Mitteilung zur Kenntnisnahme Wohnungsmarkt sozial gestalten II Wohnraum erhalten Zweckentfremdung verhindern Drs 163847 und

Der Senat wird aufgefordert zu prüfen, wie eine Nutzung von Wohnungen, die zum dauerhaften Wohnen errichtet wurden, als Ferienwohnungen mit ständig wechselnden Gästen eingedämmt werden könnte. Hierzu ist der Erlass einer Verordnung zum Verbot der Zweckentfremdung für bestimmte Stadtgebiete, in denen die Ferienwohnungsnutzung besonders ausgeprägt ist, zu prüfen. Die Untersuchungen sollen auch den abnehmenden Leerstand von Wohnungen in Berlin berücksichtigen.

Dem Abgeordnetenhaus ist bis zum 30.06.2011 zu berichten."

Hierzu wird berichtet:

1. Zuständigkeit nach der Föderalismusreform

Im Rahmen der Föderalismusreform (Neufassung Art. 74 GG) ist die Zuständigkeit hinsichtlich der Gesetzgebungskompetenz für Zweckentfremdungsverbot-Gesetze auf die Länder übergegangen.

Berlin ist deshalb berechtigt, ein eigenes Landesgesetz zum Zweckentfremdungsverbot zu schaffen. Das Zweckentfremdungsverbot muss sich nicht auf die gesamte Stadtfläche beziehen, sondern kann auch für Teile des Stadtgebietes ausgesprochen werden. Mit dem Zweckentfremdungsverbot kann verhindert werden, dass Wohnräume dem allgemeinen Wohnungsmarkt entzogen werden.

2. Materiell-rechtlichtliche Voraussetzungen

Ein Zweckentfremdungsverbot muss Regelungen zur Abhilfe eines Versorgungsengpasses auf dem Wohnungsmarkt beinhalten. Rechtlich ergibt sich hieraus, dass folgende Voraussetzung erfüllt sein muss: Die ausreichende Versorgung der Bevölkerung mit Wohnraum zu angemessenen Bedingungen muss besonders gefährdet sein. Wichtige Hinweise für einen Versorgungsengpass liefert eine Leerstandsanalyse.

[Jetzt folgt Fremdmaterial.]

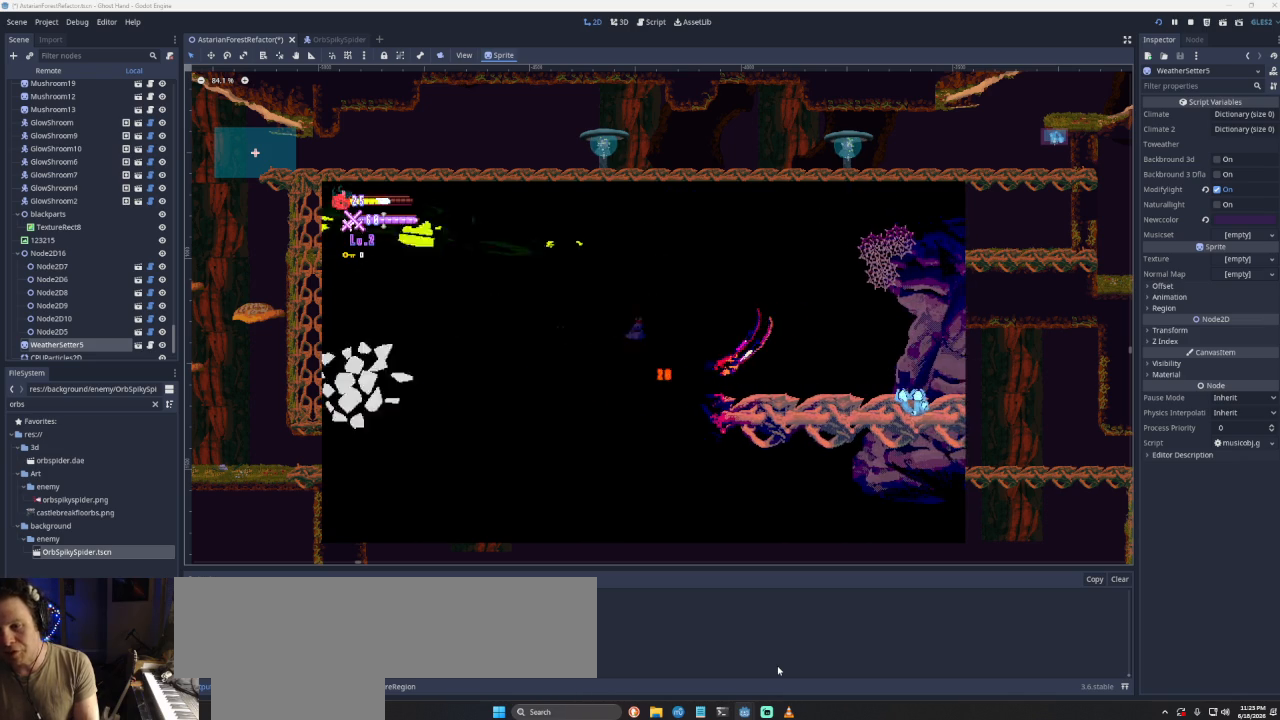
{"buttons": [], "left_stick": "center", "right_stick": "center", "events": [[233, "left_stick", "center"]]}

Das OVG Berlin hat in seiner Entscheidung aus dem Jahr 2002 zur Aufhebung des damaligen Zweckentfremdungsverbots für die Gesamtstadt Berlin darauf abgestellt, dass ein Überhang von 41.000 leerstehenden Wohnungen ausreicht, um das Tatbestandsmerkmal einer Mangellage an Wohnraum auf dem Wohnungsmarkt in Berlin entfallen zu lassen. Damit war die entscheidende Voraussetzung für ein Zweckentfremdungsverbot in Berlin nicht mehr gegeben. Als Folge wurden das 1990 geschaffene Berliner Zweckentfremdungsbeseitigungsgesetz wie auch die Berliner Zweckentfremdungsverbot-Verordnung 2003 aufgehoben. Wenn man allein die Annahmen des Oberverwaltungsgerichts Berlin aus dem damaligen Urteil den neusten Leerstandsdaten gegenüberstellen würde, ergäbe sich heute ein noch höherer Überschuss an leerstehenden Wohnungen. Angesichts dieser Überlegung und eines weiterhin hohen Überhangs an leerstehenden Wohnungen muss im Umkehrschluss der gerichtlichen Feststellungen hiernach auch derzeit die generelle Zulässigkeit für die Wiedereinführung eines Zweckentfremdungsverbotes für die gesamte Fläche Berlins bezweifelt werden.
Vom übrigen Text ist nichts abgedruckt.